Adobe, Help Me (if you can)

by James Cook on June 27, 2011

How to open Adobe Help in your Browser

Like the Beatles, "I'm feelin' down…" And this tweet from John Olson pretty much sums it up.

I dont think I can be anymore clear on how much I hate the Adobe help system. Adobe Community Help app BLOWS! Give me html help back plz

@john__olson

John Olson

I’m a fan of Adobe’s Dreamweaver documentation and often recommend it to students. However, Adobe’s system for delivering that documentation through an AIR-based* Help application (or as Adobe likes to call it Adobe Community Help) is at best annoying and at worst almost unusable**. So I was glad to learn from Rick Stone that it was a simple task to turn off some of the most annoying Help “features” or to bypass Help entirely and simply view the documentation in your browser.

The solution is simple, but since I’m not use to thinking of the help system as an application separate from the program it supports, I overlooked it and I suspect a lot of other people will as well.
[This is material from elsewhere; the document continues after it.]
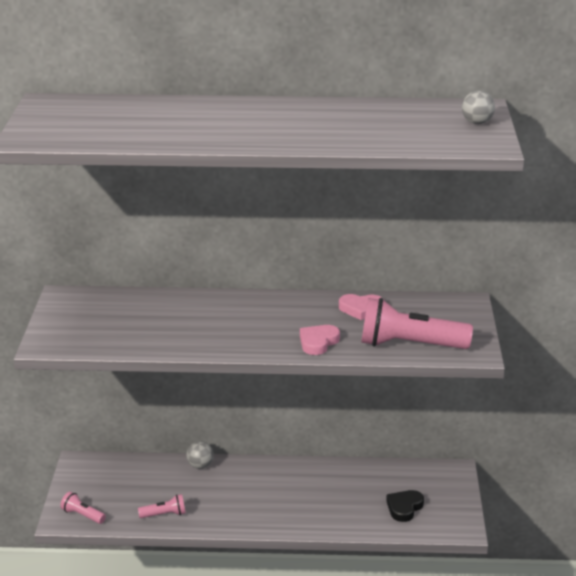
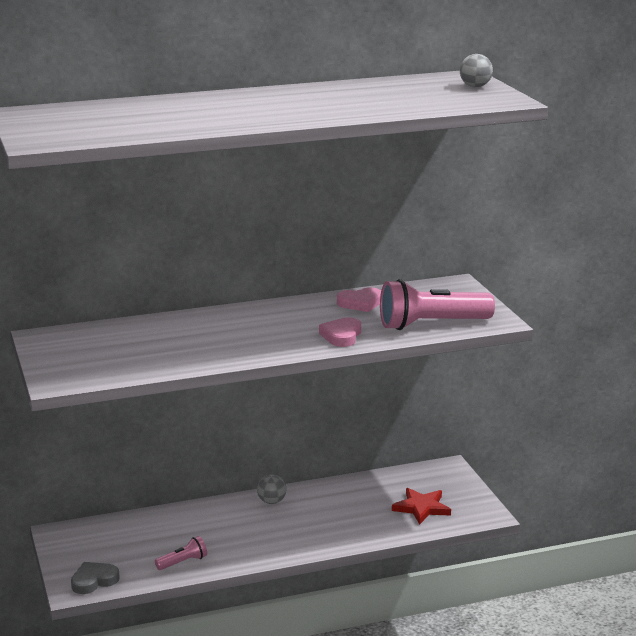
camera: 20 degrees left, 5 degrees down
pink flashlight [60,492,106,524] -> grey heart [71,562,120,594]
grey ball [186,441,214,469] -> grey ball moved to [257,474,287,504]
black heart [386,490,424,522] -> red star [392,488,451,525]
Here’s what you need to know.

Adobe Help preferences

As a stand-alone application, Help has it’s own preferences that you can access from within Help by choosing the Preferences item under the Adobe Help menu. To start Help choose [Program Name] Help from the Help menu of any Adobe Creative Suite application. You can also open Help directly from the following locations (assuming you installed your programs in the default location):

  • Windows: C:\Program Files (x86)\Adobe\Adobe Help\Adobe Help.exe
  • Mac OS X: User Name/Applications/Adobe/Adobe Help.app

The Settings:

There are a number of Preference tabs and, if you are sincerely committed to using Adobe Community Help, you can explore them. The only one I’m interested is the General Settings tab.

Adobe Help Preferences

I recommend that, under Accessibility Mode you select the Open Help in browser application option. The next time you choose the Help option within an Adobe program, the appropriate page from Adobe’s online documentation will launch in your browser.

It's really that simple and it improves the usability of Adobe's documentation immensely.

*AIR, as I understand it, stands for Rich Internet Applications only backwards. According to Adobe it enables “developers to use HTML, JavaScript, Adobe Flash® and Flex technologies, and ActionScript® to build web applications that run as standalone client applications without the constraints of a browser.”

**The most annoying “feature” of Help is that you are constantly being prompted to update AIR, update Adobe Community Help (which requires the program to restart), update the Local content or, as was the case when I last tried to use it, all three. You can control these settings to some degree using the Download, Updater and Local Content tabs in the preferences panels but the options are confusing and I’m not going to go into them here.

The other truly annoying “feature” is that closing the Help window quits the program and you are forced through another launch (and potential update) cycle the next time you want to use Help. Since most people have a browser open almost constantly, launching Help in the browser avoids this issue (and, in any case, a browser will load more quickly than Adobe’s Help application).

Let me know what you think

I’m interested in hearing your opinions of Adobe’s Community Help, pro or con, along with any tips you might have for navigating the Adobe Help maze. So please drop me a note using the comment form at the end of this post.

Mark Nichoson July 11, 2011 at 11:40 am

Hi: I am the product manager for the Help application at Adobe. Thanks very much for your feedback. The engineering team has completely revamped the update and notification experience in our latest version, v.3.5. We have removed the pop-up dialog box and migrated the “content update” notification to the footer of the app as well as the homescreen. This ensures an uninterrupted workflow for users who simply want to access content first and foremost. Similar to the changes in the local content download experience, we have also revamped the update experience for the application itself! Going forward, app updates will be downloaded in the background without interruption to the user workflow (similar to Google Chrome).

We have also worked hard to increase performance, especially for the initial start-up. A full list of the new features in version 3.5 is available here: http://forums.adobe.com/thread/835431?tstart=0

You may also leave comments or other additional feedback at the forum link above. To update your app, simply open the Community Help application from your hard disc or visit our download page on adobe.com: http://www.adobe.com/support/chc

dwcourse July 11, 2011 at 11:44 am

Mark, thanks for taking the time to jump in here. I’m going to turn the help application back on and see how the changes work. I’ll post my thoughts here.

Heiner Strentzsch June 30, 2011 at 8:58 pm

There are two things, about this help system, that i don’t like: it takes too much time for starting AND missing the seperated table of content on the left side. Only search on the left, results are not always the right way. I miss these old days, where printed manuals were be usual, of course as a free item of the expensive software. Now the prices are not better at all, but printed manuals are a fairytale now and the packaging of the software is going to be cheaper with every new release!

dwcourse July 13, 2011 at 6:02 pm

Heiner, since the update Mark mentioned, it does seem to load quite a bit faster and without all the annoying update warnings.